Saturday, April 6, 2013

Leviticus 5:1-7:38


In the secular pluralistic society of modern America, we distinguish between crimes and sins. Criminal offenses are defined by the state. Sin is the church's bailiwick. In the theocracy of ancient Israel government and religion were allied. There was no distinction between sins and crimes. Some offenses that we might consider criminal required a religious sacrifice.

In Leviticus 5-7, we learn that both holiness and uncleanness are contagious. Coming into contact with holy things made one holy. Holiness had to be removed before leaving the tabernacle. In the same way contact with something unclean made one unclean. Uncleanness had to be removed by stipulated rituals before one could participate in worship.

It is possible to offend the Lord unintentionally. Chapter 5 begins with instructions for dealing with unintentional sins once they are brought to light. Provisions are made for those who cannot afford to make expensive offerings. In place of a lamb, a poor person may offer 2 pigeons. If even that is a financial burden, a grain offering of 1/10th of an ephah (roughly 3 quarts) of flour may be offered.
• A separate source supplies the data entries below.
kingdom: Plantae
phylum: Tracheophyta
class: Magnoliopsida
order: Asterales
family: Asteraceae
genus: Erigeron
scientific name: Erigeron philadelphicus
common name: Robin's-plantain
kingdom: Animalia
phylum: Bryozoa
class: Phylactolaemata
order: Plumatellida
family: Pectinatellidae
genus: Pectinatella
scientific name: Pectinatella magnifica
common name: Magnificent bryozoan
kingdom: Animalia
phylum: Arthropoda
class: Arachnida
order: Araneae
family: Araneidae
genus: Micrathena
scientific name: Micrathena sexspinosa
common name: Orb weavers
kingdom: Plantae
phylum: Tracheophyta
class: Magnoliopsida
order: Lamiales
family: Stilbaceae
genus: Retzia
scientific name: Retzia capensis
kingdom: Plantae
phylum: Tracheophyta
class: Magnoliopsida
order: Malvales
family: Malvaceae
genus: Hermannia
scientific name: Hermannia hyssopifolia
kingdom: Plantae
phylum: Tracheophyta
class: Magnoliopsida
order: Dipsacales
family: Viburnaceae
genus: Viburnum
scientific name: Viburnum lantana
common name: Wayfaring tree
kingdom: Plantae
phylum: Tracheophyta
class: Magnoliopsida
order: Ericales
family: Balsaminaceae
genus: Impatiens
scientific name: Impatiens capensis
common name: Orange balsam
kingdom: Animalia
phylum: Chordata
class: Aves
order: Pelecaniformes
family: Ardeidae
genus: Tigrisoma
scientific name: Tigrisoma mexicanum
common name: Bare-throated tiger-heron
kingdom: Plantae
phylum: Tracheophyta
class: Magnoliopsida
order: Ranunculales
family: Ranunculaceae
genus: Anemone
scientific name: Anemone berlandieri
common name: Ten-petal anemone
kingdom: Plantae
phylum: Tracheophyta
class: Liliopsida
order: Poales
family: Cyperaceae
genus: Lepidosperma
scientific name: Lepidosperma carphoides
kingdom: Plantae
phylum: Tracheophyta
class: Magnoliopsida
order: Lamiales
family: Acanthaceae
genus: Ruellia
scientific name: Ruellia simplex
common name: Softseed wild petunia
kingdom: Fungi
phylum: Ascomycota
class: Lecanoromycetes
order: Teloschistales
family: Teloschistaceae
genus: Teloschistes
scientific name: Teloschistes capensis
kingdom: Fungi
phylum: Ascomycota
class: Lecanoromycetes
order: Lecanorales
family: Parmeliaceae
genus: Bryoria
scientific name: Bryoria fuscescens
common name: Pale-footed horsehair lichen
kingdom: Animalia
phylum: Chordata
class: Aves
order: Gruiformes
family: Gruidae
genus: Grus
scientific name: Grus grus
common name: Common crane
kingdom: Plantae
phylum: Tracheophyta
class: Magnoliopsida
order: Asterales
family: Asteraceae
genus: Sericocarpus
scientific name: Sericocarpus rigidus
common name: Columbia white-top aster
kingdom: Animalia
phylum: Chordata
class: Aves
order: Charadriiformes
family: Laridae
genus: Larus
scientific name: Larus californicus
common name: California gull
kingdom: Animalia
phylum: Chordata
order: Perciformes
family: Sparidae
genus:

5:14 ff. give instructions for guilt offerings. When one has sinned against the "holy things" (i.e. the tabernacle and its furnishings) or harmed their neighbor's property they must make a sacrifice (to make atonement with God?), restore the damaged property (to make atonement with the neighbor?), and pay an additional 5% penalty (as punishment for the misdeed?).

Since there are offenses that require the death penalty, and since the 5% penalty seems to be a punishment on top of the restored property, it is hard to imagine that the sacrifice, in this case at least, is meant to substitute for the offender's punishment.

What I'm saying is this: There is a commonly held Christian theory of atonement that suggests that Jesus served as a sacrifice, bearing sinners' punishment, appeasing God's justice, and thereby making reconciliation between God and humanity. I am not a fan of this theory of so-called penal substitutionary atonement. (There are other, more irenic theories of atonement). Penal substitution portrays God as bloodthirsty and monstrous. It seems to me that it is also based on a misunderstanding of the Old Testament practice of animal sacrifice.*

Chapters 6 and 7 contain further instructions regarding sacrifices for sin, guilt, and well-being (or fellowship). 7:22-27 command that the Israelites refrain from consuming blood and fat. Blood, as I speculated in my last post, contained life and was therefore returned to the Lord.

Fat...well, let's admit it...fat is tasty. All you bacon lovers out there know what I'm talking about. I'm thinking that fat may have belonged to YHWH because, as God, he got the choicest portions.

7:28 ff. tell us that the priests got to eat portions of the sacrifices they offered on behalf of the people. This was their pay. Interestingly, the priests do not receive a portion of sacrifices made for themselves or for the entire community. A footnote in my Lutheran Study Bible suggests that this may have been to prevent abuse of the system.

*The theory of penal substitutionary atonement was first articulated by Anselm in the 11th century, at a long cultural remove from the practice of animal sacrifice.